De plus, l’IA a de nombreuses limites (grammaire, implicite, niveau de langue…) et Écrivor encourage les élèves à faire preuve d’esprit critique. Nous leur précisons que l’IA peut se tromper et que c’est à eux de faire un usage pertinent des conseils qu’elle peut leur donner. Et pour les choses les plus complexes, c’est évidemment moi qui leur fais des retours !
Les enseignant·es sont en recherche d’outils gratuits et respectueux du RGPD : Ecrivor satisfera-t-il leurs attentes ?
Écrivor est respectueux du RGPD. Nous avons privilégié des outils hébergés en France et en Europe. Le professeur peut facilement modifier ou supprimer son compte. Nous n’avons aucune information sur les élèves qui n’ont pas de compte. Nous sommes également en cours d’accrochage au GAR !
Malheureusement, l’IA coûte cher. Pour l’instant, on finance les coûts nous-mêmes et Écrivor est gratuit. Le but est de le garder gratuit le plus longtemps possible grâce aux subventions et aux appels à projets. Toutefois, on devra proposer à terme un abonnement ou une version premium.
Quels sont précisément vos espoirs et perspectives de développement du projet ?

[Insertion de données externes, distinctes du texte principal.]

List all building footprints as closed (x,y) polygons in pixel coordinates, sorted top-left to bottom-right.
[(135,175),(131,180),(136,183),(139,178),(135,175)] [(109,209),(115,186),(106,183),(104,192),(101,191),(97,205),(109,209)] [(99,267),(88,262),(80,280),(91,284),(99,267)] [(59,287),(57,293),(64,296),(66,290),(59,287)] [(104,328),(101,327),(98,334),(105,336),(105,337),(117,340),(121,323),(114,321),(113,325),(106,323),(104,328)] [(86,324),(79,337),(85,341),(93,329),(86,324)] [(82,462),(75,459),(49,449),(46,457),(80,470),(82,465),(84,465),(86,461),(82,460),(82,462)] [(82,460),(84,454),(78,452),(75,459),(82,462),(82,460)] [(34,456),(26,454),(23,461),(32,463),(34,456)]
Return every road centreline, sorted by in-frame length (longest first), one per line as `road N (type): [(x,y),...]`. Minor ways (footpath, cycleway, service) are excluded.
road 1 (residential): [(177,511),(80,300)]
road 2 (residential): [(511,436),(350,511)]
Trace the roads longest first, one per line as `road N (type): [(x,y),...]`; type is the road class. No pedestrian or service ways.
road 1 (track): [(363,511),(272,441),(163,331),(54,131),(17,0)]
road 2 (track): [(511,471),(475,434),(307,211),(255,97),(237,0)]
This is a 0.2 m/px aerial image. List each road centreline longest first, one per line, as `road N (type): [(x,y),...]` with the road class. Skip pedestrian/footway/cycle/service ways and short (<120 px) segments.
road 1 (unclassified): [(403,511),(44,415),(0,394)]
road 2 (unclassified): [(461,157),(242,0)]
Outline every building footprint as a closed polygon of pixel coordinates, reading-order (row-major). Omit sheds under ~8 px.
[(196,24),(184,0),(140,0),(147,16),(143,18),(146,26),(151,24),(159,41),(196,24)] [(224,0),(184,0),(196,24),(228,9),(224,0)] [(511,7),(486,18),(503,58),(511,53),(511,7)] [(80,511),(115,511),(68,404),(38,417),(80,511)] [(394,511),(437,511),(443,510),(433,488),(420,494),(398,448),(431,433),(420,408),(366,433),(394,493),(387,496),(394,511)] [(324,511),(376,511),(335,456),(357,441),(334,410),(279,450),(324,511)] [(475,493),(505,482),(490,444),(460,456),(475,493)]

Nous avons déposé plusieurs dossiers de subventions et surtout un projet de recherche avec 11 chercheurs. Cela nous permettra de travailler en étroite collaboration avec des didacticiens, des linguistes et des informaticiens et avec plus de quarante établissements dès la rentrée prochaine ! Il se passe énormément de choses dans l’IA et dans l’Edtech en général, mais les propositions ne sont souvent pas en phase avec les besoins du terrain. On ne sait pas la place que l’IA aura demain dans nos pratiques et il me semble important que les professeurs soient au coeur de ces initiatives. C’est l’idée d’Écrivor : donner la place que l’on veut à l’IA dans nos classes pour travailler la production d’écrits. D’ailleurs on cherche des professeurs de toutes les matières (notamment en langue) et de tous les niveaux pour tester avec nous ! Donc si vous voulez essayer, nous rejoindre, participer, discuter de la place de l’IA dans l’éducation, n’hésitez pas à créer un compte ou à nous écrire via notre site..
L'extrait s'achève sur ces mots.